Billboard 2: Pippa Connolly – Strawberries, bananas, onions and okra
12 October – 25 October 2013

Billboard Pippa Connelly
Artist Pippa Connolly visited the Haringey Archives at Bruce Castle Museum to research her billboard image. The chosen photograph  is the only colour print in the West Green Road photographic collection held at the Archives and was taken in 2002 by Deborah Hedgecock, Curator, Bruce Castle Museum. From her time at the Archives and visits to West Green Road, Pippa became particularly interested in the many shops selling fresh fruit and vegetables from around the world and was keen to celebrate them through her image. The produce used in the final image was bought from the shops on West Green Road where the original photograph was taken. 
Many thanks to Deborah Hedgecock and the team at Bruce Castle Museum for their support in developing this work.

 

Billboard 3: Robert Crosse – Trees
26 October – 8 November 2013

Billboard - Rob Crosse

Taking inspiration from the world of model railways, Robert Crosse’s work depicts a wall of shelves, each containing a single model tree.
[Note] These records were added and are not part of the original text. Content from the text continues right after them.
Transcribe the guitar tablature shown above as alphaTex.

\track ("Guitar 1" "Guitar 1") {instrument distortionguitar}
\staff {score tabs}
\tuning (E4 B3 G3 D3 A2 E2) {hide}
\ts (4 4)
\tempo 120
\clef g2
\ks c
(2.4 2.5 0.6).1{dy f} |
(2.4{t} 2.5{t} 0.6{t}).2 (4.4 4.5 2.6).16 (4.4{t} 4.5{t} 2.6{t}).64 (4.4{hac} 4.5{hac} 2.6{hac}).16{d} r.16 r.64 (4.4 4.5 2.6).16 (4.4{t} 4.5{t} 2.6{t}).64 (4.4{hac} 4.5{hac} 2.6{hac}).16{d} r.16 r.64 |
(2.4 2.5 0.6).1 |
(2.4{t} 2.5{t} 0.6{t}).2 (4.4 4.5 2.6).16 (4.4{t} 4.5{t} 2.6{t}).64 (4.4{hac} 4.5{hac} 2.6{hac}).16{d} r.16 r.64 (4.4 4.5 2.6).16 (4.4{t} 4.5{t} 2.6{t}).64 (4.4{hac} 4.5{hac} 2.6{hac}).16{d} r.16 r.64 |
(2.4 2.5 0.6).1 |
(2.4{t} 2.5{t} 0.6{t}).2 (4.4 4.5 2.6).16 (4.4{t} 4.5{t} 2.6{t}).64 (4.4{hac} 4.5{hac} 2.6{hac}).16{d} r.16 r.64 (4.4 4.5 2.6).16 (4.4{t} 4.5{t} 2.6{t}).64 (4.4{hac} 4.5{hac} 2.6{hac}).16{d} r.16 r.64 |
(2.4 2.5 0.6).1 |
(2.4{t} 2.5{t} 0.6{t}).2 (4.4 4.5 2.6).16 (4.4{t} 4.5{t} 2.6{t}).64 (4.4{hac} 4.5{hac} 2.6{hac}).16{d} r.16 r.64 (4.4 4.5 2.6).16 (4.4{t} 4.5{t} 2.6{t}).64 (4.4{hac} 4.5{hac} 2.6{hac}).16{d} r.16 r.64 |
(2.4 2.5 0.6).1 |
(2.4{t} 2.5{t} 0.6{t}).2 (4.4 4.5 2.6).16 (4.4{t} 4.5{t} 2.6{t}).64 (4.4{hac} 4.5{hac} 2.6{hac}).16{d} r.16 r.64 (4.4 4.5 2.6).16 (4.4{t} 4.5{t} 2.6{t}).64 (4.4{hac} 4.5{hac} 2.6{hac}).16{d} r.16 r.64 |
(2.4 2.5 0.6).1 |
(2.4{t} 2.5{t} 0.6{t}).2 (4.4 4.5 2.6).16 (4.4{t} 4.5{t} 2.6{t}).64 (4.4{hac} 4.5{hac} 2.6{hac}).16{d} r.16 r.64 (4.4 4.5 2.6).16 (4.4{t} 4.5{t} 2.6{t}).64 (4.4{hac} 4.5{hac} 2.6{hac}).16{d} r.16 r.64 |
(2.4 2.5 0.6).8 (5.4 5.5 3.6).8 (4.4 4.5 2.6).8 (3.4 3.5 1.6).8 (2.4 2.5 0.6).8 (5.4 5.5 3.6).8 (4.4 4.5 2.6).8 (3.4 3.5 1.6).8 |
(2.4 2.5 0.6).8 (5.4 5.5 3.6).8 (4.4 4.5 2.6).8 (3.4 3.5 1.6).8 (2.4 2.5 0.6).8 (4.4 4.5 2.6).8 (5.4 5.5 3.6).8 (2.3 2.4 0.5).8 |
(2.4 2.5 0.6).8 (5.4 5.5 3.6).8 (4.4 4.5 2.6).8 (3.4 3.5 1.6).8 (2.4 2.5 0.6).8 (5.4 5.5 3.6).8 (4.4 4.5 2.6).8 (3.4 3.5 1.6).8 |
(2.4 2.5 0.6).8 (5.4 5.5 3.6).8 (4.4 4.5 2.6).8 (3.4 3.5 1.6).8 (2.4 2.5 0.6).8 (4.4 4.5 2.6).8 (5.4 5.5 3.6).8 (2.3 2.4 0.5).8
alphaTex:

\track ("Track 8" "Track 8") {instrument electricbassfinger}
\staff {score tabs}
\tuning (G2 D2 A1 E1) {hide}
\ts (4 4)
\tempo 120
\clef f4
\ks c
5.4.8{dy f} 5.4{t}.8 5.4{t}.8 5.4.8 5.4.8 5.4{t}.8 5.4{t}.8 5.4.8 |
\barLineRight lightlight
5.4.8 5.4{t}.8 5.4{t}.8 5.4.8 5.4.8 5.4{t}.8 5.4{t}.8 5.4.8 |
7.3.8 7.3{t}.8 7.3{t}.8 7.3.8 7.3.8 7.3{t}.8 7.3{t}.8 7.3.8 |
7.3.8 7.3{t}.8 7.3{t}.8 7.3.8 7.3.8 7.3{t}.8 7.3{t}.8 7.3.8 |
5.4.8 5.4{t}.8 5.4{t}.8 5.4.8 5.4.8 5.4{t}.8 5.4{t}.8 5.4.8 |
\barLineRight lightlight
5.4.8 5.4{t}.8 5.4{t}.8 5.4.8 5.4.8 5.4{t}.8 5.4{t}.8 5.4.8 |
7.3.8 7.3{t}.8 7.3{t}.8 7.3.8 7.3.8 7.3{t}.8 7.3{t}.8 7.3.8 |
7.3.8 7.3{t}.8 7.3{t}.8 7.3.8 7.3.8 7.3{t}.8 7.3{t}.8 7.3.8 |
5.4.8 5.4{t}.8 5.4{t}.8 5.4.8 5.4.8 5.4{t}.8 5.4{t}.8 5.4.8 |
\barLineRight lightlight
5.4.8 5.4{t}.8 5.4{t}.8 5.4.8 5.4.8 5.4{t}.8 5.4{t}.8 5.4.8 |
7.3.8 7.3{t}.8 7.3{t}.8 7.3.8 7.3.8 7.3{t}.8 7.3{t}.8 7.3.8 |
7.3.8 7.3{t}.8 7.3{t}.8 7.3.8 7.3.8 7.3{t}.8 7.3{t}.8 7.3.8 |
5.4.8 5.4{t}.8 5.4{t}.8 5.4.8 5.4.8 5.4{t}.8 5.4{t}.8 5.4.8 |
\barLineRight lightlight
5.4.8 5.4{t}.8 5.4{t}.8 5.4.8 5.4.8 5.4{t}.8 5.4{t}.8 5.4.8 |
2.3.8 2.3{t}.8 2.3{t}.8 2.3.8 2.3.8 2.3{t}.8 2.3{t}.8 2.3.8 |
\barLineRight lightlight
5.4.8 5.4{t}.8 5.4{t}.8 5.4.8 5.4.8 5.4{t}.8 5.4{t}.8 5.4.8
The trees allude to both an attempt to control time and the desire to be in charge of the world around you.
Many thanks to Hornby who sponsored this work by providing the model trees.

Billboard 4: Rosie Connolly –  Cumulus
9 November – 22 November 2013

Billboard - Rosie Edwards

In 1802 Luke Howard, a Tottenham resident, wrote an essay entitled ‘On the Modification of Clouds’. In this essay Howard proposed a novel and elegant nomenclature system for clouds, distinguishing three principle categories: Cirrus, Stratus and Cumulus.
His writings transformed the science of meteorology and his simple classification system, derived from Latin terminologies, is still in use today. Cumulus clouds are a genus-type of low-level clouds. Their name comes from the Latin ‘Cumulo’ which means  ‘heap’ or ‘pile’.
Rosie’s sculptural installation ‘Cumulus’ draws on the Latin root of it’s nomenclature, offering a re-visualisation of its naming: A pile of white balloons is transformed through a simple process of accumulation, forming the shaggy ‘pile’ of a cloud-like carpet. A flying carpet, unfixed and impermanent.
Howard lived at 7 Bruce Grove, not far from the Billboard. Today there is an English Heritage blue plaque bearing his name and his enigmatic achievement: “Luke Howard, ‘Namer of Clouds’, lived and died here”.